A lot of buyers like to put lowball offers on the table. You're savvy and sophisticated if you lowball, and a sucker if you don't. It was a strategy that I often supported, because, hey, I'm a buyer agent, right? And a lowball offer can elicit a counter from the selling side that will tell us a lot about motivation and ultimately where the seller's bottom line might be.
In the last few months, I've changed my tune. I'm not sure that starting out with a lowball offer is in a buyer's best interest, at least if they want the property. Of course, I want to help my clients get the property at the best price with the best terms. But a key objective here is get the property, and a lowball offer can sometimes run counter to that goal.
In this discussion, its important to keep in mind I'm talking about negotiating for a property with an asking price that's realistic, within striking distance of market value. If a property has a ridiculously high asking price on it, and a buyer floats an offer close to market value, the seller may perceive it as a lowball offer, but it isn't. Its a realistic offer. A lowball offer is different, an offer well below a reasonable market value for the property, in the hopes you'll hit the real estate lottery and find a desperate seller who'll jump at it, sort of like a longshot ticket at the races.
I'm finding two negative consequences of starting out with a lowball offer. It can set up a bad faith negotiating climate, with ill will at the start from the seller to the buyer. The seller can feel that the buyer's only motivation is to 'steal' the property from them. They become defensive and may be actually less willing to negotiate and compromise. Even if you end up agreeing at a price you would have otherwise ended up at if you started at a higher base, the seller will remember that initial volley --- and be wary of any subsequent negotiations over items like inspection or appraisal issues. Maintaining a climate of good will is one of the most important factors to a successful close, and one of the toughest jobs that brokers have. Failure to maintain a climate of good will is probably one of the main reasons that so many "For Sale By Owner" transactions, without the involvement of brokers as intermediaries, don't successfully close.
A second consequence is that a lowball offer can motivate the seller (via their agent) to aggressively troll for another offer. I'm seeing this happen more and more. A very low offer comes in and the agent starts calling every potential buyer (or their agent) who had recently seen the property to see if they'd be willing to beat the low offer. At the right price, a buyer who had been sitting on the fence may decide to jump in. If the first buyer's initial offer was seen as more realistic, and within striking distance of the seller's price objective, the seller's agent would likely negotiate the offer and not try to drum up other buyers. If you've ever entered into an auction on eBay for an item you didn't really want or need just because the deal seemed too good to pass up, you get the dynamic.
As a buyer agent, one of my most valuable functions with my clients is helping them shape an offer and develop a bidding strategy. Buyers have 2 common questions --- what's the property worth, and where should we start?
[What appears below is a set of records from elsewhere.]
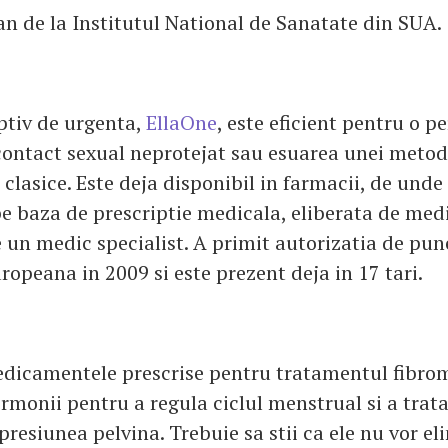
n de la Institutul National de Sanatate din SUA.
ptiv de urgenta,
EllaOne
, este eficient pentru o p
contact sexual neprotejat sau esuarea unei meto
clasice. Este deja disponibil in farmacii, de unde 
pe baza de prescriptie medicala, eliberata de med
e un medic specialist. A primit autorizatia de pun
opeana in 2009 si este prezent deja in 17 tari.
edicamentele prescrise pentru tratamentul fibrom
rmonii pentru a regula ciclul menstrual si a trat
resiunea pelvina. Trebuie sa stii ca ele nu vor el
Regarding what a property is worth, I typically give a range, something like "I'm really comfortable with this property anywhere between price A and price B." That's relatively easy, based on experience, comparable sales, features and quality of the property, etc. The harder question is "Where should we start?" Sometimes I give a recommended starting bid, and am surprised at how many clients want to start 10% or even 20% below that number.
There isn't a magic starting point, nor is there some universal negotiating formula. Every situation and every negotiation is different. Sometimes you have a lot of information, as to a seller's motivation or offer history, sometimes you have none. But one thing I'm finding lately is that lowball offers, rather than a savvy strategy that works in the buyer's favor can actually work against a buyer's interest. And before seller's agents stand up and cheer that this buyer's rep has abandoned his principles, my change of perspective is not a sign of rolling over and playing dead, but rather a maturing of my negotiating perspective. My fiduciary responsibility to my client, the buyer, to get the best price and terms for a property, remains intact. I'm just no longer sure that a lowball offer is the best first step to achieve that goal.